- [Work to complete]
Please repeat the line that has "215 119 320" and all lines after it, exactly as they appear, through the end of the entries.

- [Input]
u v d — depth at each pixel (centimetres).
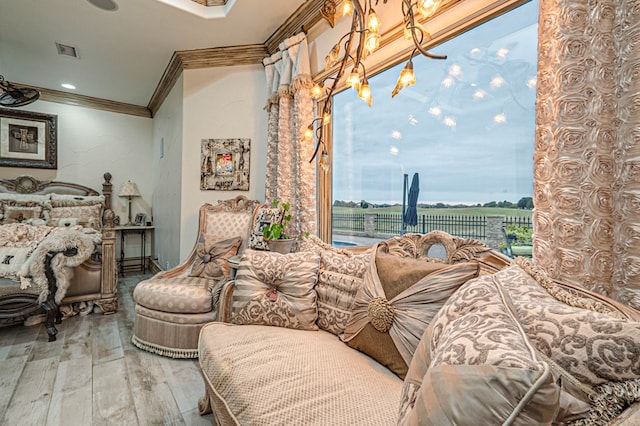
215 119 320
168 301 218
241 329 147
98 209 414
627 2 83
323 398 96
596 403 58
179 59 325
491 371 53
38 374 193
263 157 307
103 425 150
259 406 95
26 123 409
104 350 227
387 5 177
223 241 260
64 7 245
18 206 359
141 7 244
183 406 165
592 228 89
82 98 445
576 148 91
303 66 239
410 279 122
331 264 163
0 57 332
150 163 501
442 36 148
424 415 58
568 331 68
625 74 83
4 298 236
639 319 72
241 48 304
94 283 299
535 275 96
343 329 143
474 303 87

- [Task result]
215 119 320
168 301 218
241 329 147
98 209 414
627 2 83
323 398 96
596 403 58
179 59 325
491 371 53
38 374 193
263 157 307
103 425 150
259 406 95
26 123 409
104 350 227
387 5 177
223 241 260
64 7 245
18 206 359
141 7 244
183 406 165
592 228 89
82 98 445
576 148 91
303 66 239
410 279 122
331 264 163
0 57 332
150 163 501
442 36 148
424 415 58
568 331 68
625 74 83
4 298 236
639 319 72
241 48 304
94 283 299
535 275 96
343 329 143
474 303 87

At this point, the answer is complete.